I choked at her tone, but I tried: “I was to be married––”
“So a mother and nothing more?” Yve snapped, rubbing out parts of my work until the paper crinkled.
“Yes,” I said.
“You never wanted more than that?”
“That was enough!”
“Really?” she asked, her voice incredulous, and something in me broke loose.
“Yes! I was to be a wife, a midwife, a mother, everything that meant something to my village and now I’m stuck in here, with you, in a castle tower, separated from the sun and the trees and even that thrice-cursed beast, about as far from a fairy tale as anyone can get!”
Yve straightened up, her face a dead white. “I am sorry you feel that way,” she said stiffly, and balled her hands; but she could not hide their shaking. “I will––I will find someone else to take my shift if I so offend you.”
“No,” I said, “wait, I am sorry.” But she had already closed the door behind her, and I could hear her receding footsteps.

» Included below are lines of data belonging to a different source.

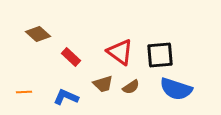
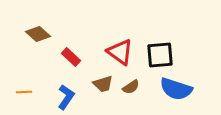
blue L-shape: rotated 100 degrees clockwise
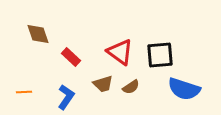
brown diamond: rotated 30 degrees clockwise
blue semicircle: moved 8 px right
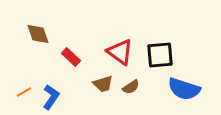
orange line: rotated 28 degrees counterclockwise
blue L-shape: moved 15 px left
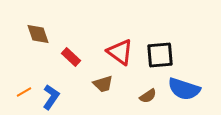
brown semicircle: moved 17 px right, 9 px down
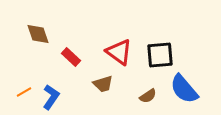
red triangle: moved 1 px left
blue semicircle: rotated 32 degrees clockwise
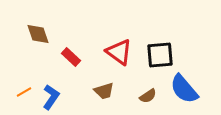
brown trapezoid: moved 1 px right, 7 px down
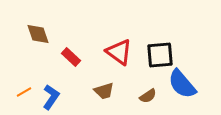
blue semicircle: moved 2 px left, 5 px up
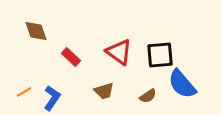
brown diamond: moved 2 px left, 3 px up
blue L-shape: moved 1 px right, 1 px down
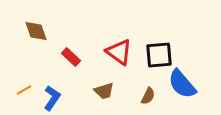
black square: moved 1 px left
orange line: moved 2 px up
brown semicircle: rotated 30 degrees counterclockwise
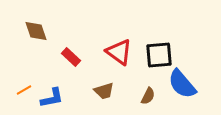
blue L-shape: rotated 45 degrees clockwise
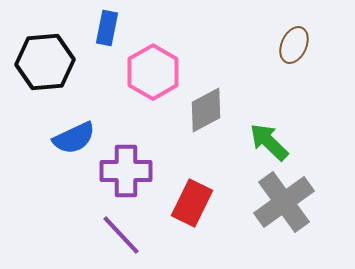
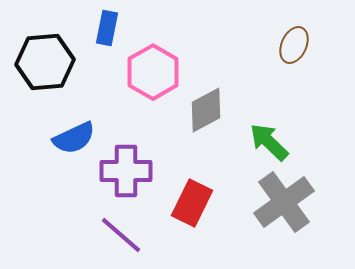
purple line: rotated 6 degrees counterclockwise
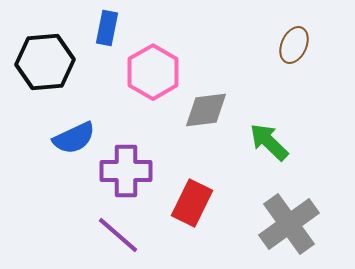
gray diamond: rotated 21 degrees clockwise
gray cross: moved 5 px right, 22 px down
purple line: moved 3 px left
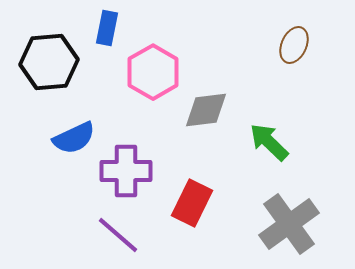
black hexagon: moved 4 px right
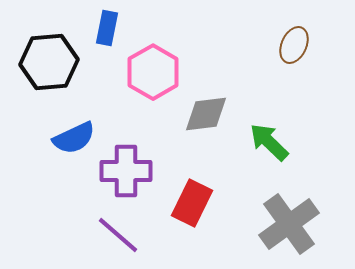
gray diamond: moved 4 px down
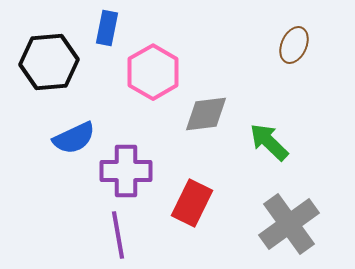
purple line: rotated 39 degrees clockwise
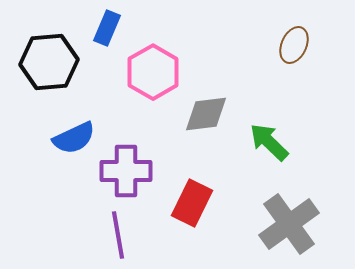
blue rectangle: rotated 12 degrees clockwise
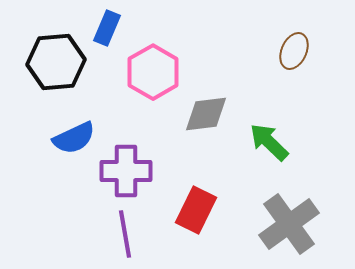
brown ellipse: moved 6 px down
black hexagon: moved 7 px right
red rectangle: moved 4 px right, 7 px down
purple line: moved 7 px right, 1 px up
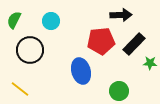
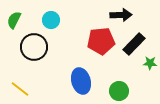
cyan circle: moved 1 px up
black circle: moved 4 px right, 3 px up
blue ellipse: moved 10 px down
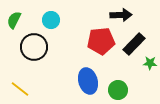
blue ellipse: moved 7 px right
green circle: moved 1 px left, 1 px up
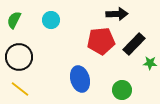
black arrow: moved 4 px left, 1 px up
black circle: moved 15 px left, 10 px down
blue ellipse: moved 8 px left, 2 px up
green circle: moved 4 px right
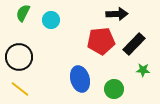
green semicircle: moved 9 px right, 7 px up
green star: moved 7 px left, 7 px down
green circle: moved 8 px left, 1 px up
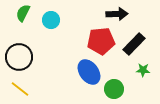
blue ellipse: moved 9 px right, 7 px up; rotated 20 degrees counterclockwise
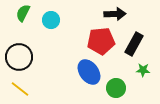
black arrow: moved 2 px left
black rectangle: rotated 15 degrees counterclockwise
green circle: moved 2 px right, 1 px up
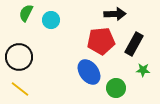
green semicircle: moved 3 px right
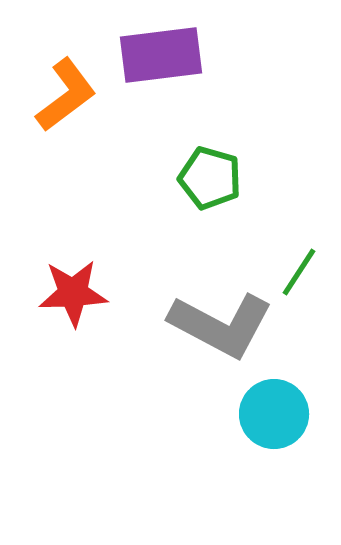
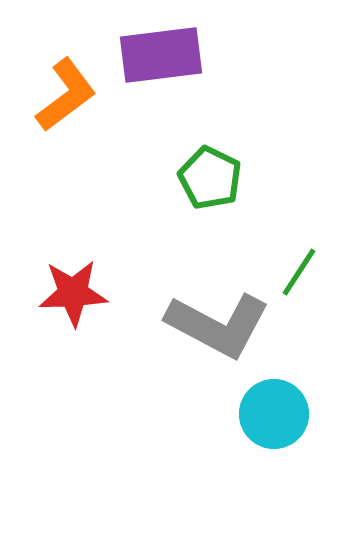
green pentagon: rotated 10 degrees clockwise
gray L-shape: moved 3 px left
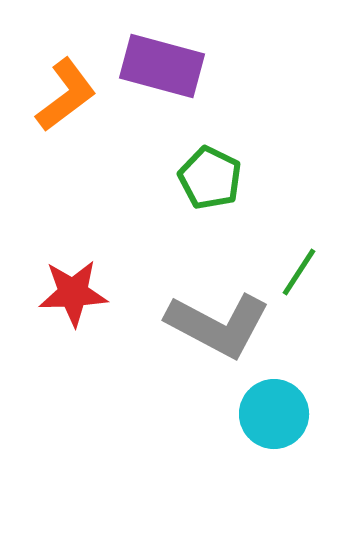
purple rectangle: moved 1 px right, 11 px down; rotated 22 degrees clockwise
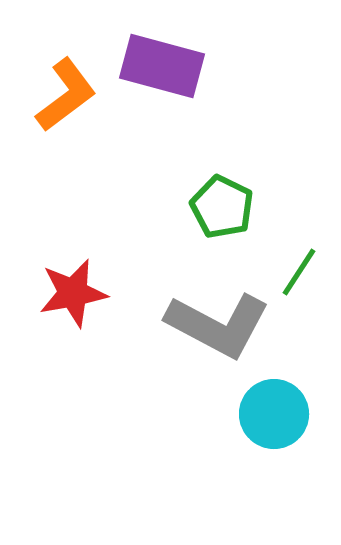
green pentagon: moved 12 px right, 29 px down
red star: rotated 8 degrees counterclockwise
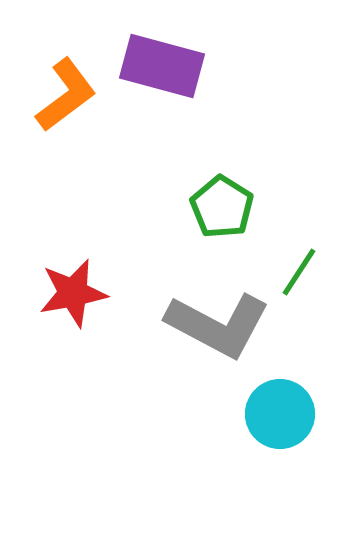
green pentagon: rotated 6 degrees clockwise
cyan circle: moved 6 px right
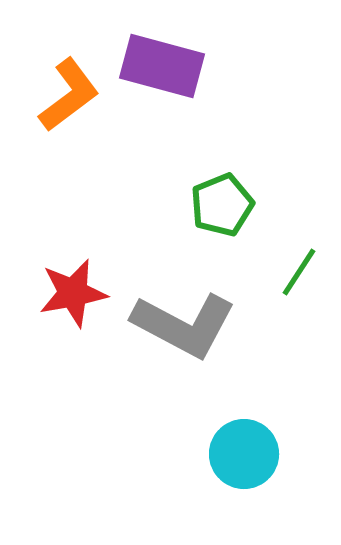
orange L-shape: moved 3 px right
green pentagon: moved 2 px up; rotated 18 degrees clockwise
gray L-shape: moved 34 px left
cyan circle: moved 36 px left, 40 px down
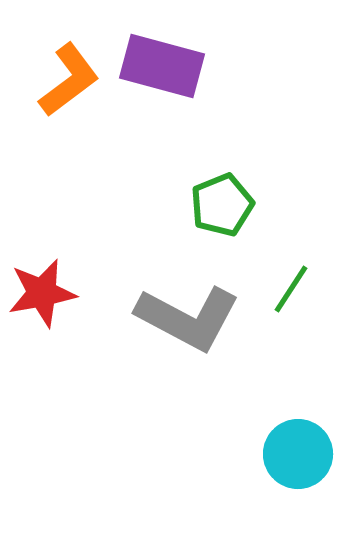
orange L-shape: moved 15 px up
green line: moved 8 px left, 17 px down
red star: moved 31 px left
gray L-shape: moved 4 px right, 7 px up
cyan circle: moved 54 px right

I looked down at the white paper, wrinkled but otherwise perfect, with one neat ring around one elegant solution; and I knew then what I had lost.
Rowena came instead, that night, looking at me like something she had not seen before: friend or foe, predator or prey.
“I’m so sorry,” I told her; “I’m so sorry, I did not mean it,” and though she patted the back of my neck, her betrothal ring was cold against my skin and her hand perfunctory, she said, “I am not the one you need to apologize to.”
“But please tell her that,” I said; “I cannot leave here, and so I cannot find her when she is not in these rooms; so please tell her that I am so, so sorry.”
“I will try,” said Rowena.
“Good night,” I told her.
“And to you as well,” she said, not entirely without a smile; but that was the last we spoke that night.
o
Everything changed.
The slight had been anything but.
o
I still talked with them and, yes, on occasion, I laughed; I had not been made into an enemy, and for that I was grateful. But our exchanges were no longer so genuine, and the bridging friendships had dissolved to cordiality even once I had finally been able to apologize.
“Do not worry,” said Yve, when I approached her, ashamed. “I have weathered far worse.”
She smiled, then; but it was a polite, small sort of smile, one I had never seen before.
“Thank you,” I said, at a loss.
“What, for forgiving you?”
“Yes.”
“No need,” she said, smiling strangely once again. “No need at all.”
o
And so, when the inimitable Princess Rasia asked me to tea and set me free from my stone prison, I went with a glad heart.